Source: https://financialobserver.eu/cse-and-cis/romania/romania-shows-fast-economic-growth-after-
10-years-in-eu/
Summary

Romania has undergone some major legislation and economy changes since its enter in EU
10 years ago.Now people are considering the challenges that Romania might be facing in the
future due to the amount of protests that have happened in 2017.
Romania now is the 2nd fastest growing economy with only Ireland above her.Even if there
are still historical burdens, the dictatorship of Nicolae Ceausescu ended in 1989 and the
poverty is bygone time, meaning Bucharest might soon regain the name of “small Paris”.
Romania has evolved a lot after the abolishment of dictatorship , however, Romanians are
still looking for jobs outside their country, especially Italy, Spain and most of the the western
Europe.Due to this emigration most Romanians don’t have a problem with being
unemployed.
The Romanian parliament , despite the fiscal problems, has risen people’s incomes, in order
to stop emigration.The European Commission warned Bucharest that this decision might
affect the state.
Agriculture also expanded in Romania. Even after the deficit caused by the abolishment of
dictature, Romania managed to develop large lands with the help of EU funds. 30% of
Romanians work in agriculture with major agricultural companies entering the country such
as : Meggle, Bunge, Cargill, Glencore and Lactalis.

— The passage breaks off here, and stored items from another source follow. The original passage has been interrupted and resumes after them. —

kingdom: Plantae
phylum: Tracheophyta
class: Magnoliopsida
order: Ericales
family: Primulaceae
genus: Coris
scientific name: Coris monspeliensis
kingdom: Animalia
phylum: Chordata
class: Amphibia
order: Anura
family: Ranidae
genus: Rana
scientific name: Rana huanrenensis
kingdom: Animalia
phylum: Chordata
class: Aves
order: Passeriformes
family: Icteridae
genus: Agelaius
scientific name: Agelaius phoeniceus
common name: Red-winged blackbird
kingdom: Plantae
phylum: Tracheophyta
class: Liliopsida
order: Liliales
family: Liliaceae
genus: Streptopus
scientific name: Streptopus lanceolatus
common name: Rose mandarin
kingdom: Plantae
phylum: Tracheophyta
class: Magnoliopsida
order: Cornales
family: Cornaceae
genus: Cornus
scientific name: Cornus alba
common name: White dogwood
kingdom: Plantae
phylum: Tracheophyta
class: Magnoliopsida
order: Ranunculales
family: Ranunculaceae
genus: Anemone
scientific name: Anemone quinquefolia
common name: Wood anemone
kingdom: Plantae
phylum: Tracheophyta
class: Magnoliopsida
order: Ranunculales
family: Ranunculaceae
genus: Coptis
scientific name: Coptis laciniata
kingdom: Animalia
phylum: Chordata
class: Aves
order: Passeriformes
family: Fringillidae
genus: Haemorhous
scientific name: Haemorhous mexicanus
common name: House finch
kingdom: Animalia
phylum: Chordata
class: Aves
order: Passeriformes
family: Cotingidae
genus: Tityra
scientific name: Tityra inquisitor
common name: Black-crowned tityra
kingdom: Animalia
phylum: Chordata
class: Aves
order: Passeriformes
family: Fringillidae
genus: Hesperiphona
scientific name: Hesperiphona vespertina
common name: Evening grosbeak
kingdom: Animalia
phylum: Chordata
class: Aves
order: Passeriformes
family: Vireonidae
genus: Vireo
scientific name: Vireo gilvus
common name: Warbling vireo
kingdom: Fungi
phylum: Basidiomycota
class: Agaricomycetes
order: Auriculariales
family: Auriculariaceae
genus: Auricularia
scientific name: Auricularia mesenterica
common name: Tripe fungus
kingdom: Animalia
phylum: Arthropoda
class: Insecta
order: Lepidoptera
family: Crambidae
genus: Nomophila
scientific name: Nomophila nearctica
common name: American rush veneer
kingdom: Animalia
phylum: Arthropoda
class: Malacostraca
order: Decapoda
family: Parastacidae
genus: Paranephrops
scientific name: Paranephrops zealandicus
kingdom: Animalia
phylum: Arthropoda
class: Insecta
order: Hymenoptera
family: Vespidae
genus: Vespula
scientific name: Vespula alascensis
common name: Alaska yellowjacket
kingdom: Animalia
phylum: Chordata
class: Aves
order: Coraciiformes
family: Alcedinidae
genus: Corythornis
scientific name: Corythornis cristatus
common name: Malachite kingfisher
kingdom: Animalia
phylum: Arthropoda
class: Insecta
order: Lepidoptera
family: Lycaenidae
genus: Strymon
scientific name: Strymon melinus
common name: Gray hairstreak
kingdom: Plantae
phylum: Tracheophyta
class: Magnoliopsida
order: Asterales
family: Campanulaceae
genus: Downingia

The crisis of 2007/2008 has affected the country causing a lack of investment, but this is
changing as nowadays investments are flowing in Romania. The Central Bank of Romania is
giving more credits, allowing people to invest more in this country. Foreign companies also
transferred their businesses in Romania, such as car businesses, metallurgy , banking, retail,
etc. Romania nowadays is part of the same group as Estonia,Poland and Slovakia in terms of
start-up market.
Also, Romania knows how to make the most of it’s geographical placement, having
Constanta, the city that lies by the Black Sea become the main source of import and export.